Herbert throughout the interview noted his government continues to champion LGBTQ rights.

The British government on World AIDS Day pledged more than £23 million ($30.5 million) in additional funding to efforts that seek to “achieve zero new HIV infections, AIDS and HIV related deaths in England” by 2030. The British government also announced it would move to allow people with HIV/AIDS to serve in the country’s armed forces.

“It’s a legacy discriminatory policy that has no basis in sound science any longer,” said Herbert, referring to the policy against people with HIV/AIDS in the British military. “It’s entirely safe for people to serve, and we think they should be free to do so.”

A public comment period on a bill that would ban so-called conversion therapy in England and Wales is underway.  Herbert also expressed concern over the increasing backlash over efforts to expand rights to transgender people in the U.K.

“I’m troubled by the debate,” he said. “I recognize that … this is a that a complicated issue where you have an assertion of conflicting rights. But I don’t think it’s acceptable to see some of the sort of angry exchanges of language that has been seen over the course of the last few months.”

“It’s very damaging,” added Herbert.

Herbert noted to the Blade that Johnson rose Hungary’s anti-LGBTQ crackdown with Hungarian Prime Minister Viktor Orbán when the two men met in May in London. Herbert also highlighted the British government in June will host a global LGBTQ rights conference that will coincide with London Pride’s 50th anniversary.

“The prime minister, by the way, has always been very ready to raise these issues, both when foreign secretary and now as prime minister, which is why I think he wants to hold this conference on the agenda,” said Herbert.

“We have to stand together with other countries to express our concern about what is happening,” he added. “We also must take a strong stance against culture wars, and I think governments joining in culture wars results in harm to citizens.”

U.K. has ‘historic responsibility’ for anti-LGBTQ laws in former colonies

Consensual same-sex sexual relations remain criminalized in dozens of countries around the world, and many of them are former British colonies.

Then-Prime Minister Theresa May in 2018 said she “deeply” regrets colonial-era criminalization laws the U.K. introduced. Herbert spoke with the Blade two days after the Botswana Court of Appeals upheld a 2019 ruling that decriminalized consensual same-sex sexual relations in the country.

“We want to work with our partners in encouraging countries to try to change those laws,” Herbert told the Blade.

He stressed the British government has “to guard against any idea that we’re being so neocolonial,” while adding the U.K. has a “historic responsibility for these laws and their legacy.”

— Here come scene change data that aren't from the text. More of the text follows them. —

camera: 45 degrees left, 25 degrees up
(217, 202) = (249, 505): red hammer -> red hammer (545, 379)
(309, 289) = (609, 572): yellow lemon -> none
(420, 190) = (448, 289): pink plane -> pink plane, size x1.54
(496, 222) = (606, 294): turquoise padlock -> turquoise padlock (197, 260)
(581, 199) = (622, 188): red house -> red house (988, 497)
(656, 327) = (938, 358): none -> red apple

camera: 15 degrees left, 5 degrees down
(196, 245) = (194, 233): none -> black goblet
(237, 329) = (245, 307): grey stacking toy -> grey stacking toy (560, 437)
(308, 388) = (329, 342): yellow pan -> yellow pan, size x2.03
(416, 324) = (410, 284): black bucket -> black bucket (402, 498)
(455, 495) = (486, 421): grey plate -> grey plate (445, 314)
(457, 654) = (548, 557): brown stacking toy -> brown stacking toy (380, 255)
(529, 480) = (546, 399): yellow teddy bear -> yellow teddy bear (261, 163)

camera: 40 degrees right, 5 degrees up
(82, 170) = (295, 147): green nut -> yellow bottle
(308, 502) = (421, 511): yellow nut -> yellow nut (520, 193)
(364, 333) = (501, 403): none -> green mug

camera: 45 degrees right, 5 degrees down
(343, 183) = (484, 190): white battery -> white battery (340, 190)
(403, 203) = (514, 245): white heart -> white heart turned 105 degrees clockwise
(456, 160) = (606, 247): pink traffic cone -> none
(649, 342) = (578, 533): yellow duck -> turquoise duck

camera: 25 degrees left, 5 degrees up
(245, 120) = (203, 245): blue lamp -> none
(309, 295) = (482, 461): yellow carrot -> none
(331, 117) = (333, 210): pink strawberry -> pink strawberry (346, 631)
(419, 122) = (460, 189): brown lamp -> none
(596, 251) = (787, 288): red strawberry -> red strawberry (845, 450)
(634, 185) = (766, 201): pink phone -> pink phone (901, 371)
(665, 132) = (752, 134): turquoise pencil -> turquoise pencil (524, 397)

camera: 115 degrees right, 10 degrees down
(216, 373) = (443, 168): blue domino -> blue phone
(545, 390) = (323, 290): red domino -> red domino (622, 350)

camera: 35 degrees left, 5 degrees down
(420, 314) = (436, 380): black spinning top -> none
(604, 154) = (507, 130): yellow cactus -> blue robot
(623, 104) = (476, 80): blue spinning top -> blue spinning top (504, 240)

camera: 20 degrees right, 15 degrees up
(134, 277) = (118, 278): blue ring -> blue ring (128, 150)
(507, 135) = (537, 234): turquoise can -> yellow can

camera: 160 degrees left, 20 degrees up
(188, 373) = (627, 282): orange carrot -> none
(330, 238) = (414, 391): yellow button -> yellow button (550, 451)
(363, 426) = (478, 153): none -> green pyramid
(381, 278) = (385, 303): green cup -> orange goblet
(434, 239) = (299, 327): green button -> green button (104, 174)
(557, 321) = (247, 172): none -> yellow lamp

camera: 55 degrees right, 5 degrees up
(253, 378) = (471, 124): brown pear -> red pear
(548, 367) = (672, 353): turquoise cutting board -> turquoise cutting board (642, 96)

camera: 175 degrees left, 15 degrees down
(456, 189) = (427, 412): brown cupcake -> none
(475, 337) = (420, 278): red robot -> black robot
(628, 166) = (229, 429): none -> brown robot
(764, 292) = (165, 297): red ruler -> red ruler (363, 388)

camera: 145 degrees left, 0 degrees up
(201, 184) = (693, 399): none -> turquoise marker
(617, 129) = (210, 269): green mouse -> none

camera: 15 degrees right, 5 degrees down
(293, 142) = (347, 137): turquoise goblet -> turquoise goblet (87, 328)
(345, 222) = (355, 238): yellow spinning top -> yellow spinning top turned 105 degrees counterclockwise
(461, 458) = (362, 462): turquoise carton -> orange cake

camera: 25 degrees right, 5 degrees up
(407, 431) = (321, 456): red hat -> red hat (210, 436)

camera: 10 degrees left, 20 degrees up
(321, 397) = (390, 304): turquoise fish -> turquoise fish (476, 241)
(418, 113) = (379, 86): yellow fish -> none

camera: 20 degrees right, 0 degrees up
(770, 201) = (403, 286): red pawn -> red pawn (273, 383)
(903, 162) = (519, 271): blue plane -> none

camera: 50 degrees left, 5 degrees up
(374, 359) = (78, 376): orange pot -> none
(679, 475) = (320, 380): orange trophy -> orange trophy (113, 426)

“The position we approach (with) this is one of respect where we, along with other countries, are encouraging decriminalization,” said Herbert. “We want to work with countries that will work with us to support them in that journey. We have to recognize that all countries have been on a journey.”

Herbert noted to the Blade that homosexuality was criminalized in the U.K. when he was born.

“We need to remember that other countries are different points of the journey, but it doesn’t all happen at once. And they have to make their own decisions on this and we have to encourage them to support them to do so,” he said. “I don’t think that this is a case of Britain lecturing, certainly not a case of dictating. It’s a question of encouraging.”

Herbert also questioned the use of sanctions against countries that enact anti-LGBTQ laws.

The British government late last year sanctioned three Chechen officials who are responsible for the anti-LGBTQ crackdown in the semi-autonomous Russian republic that continues. Herbert described these sanctions as “justified,” but said the British government has “to be careful of blunt instruments that may backfire.”

“There can be different ways to make our feelings known and to encourage countries to do the right thing,” he said.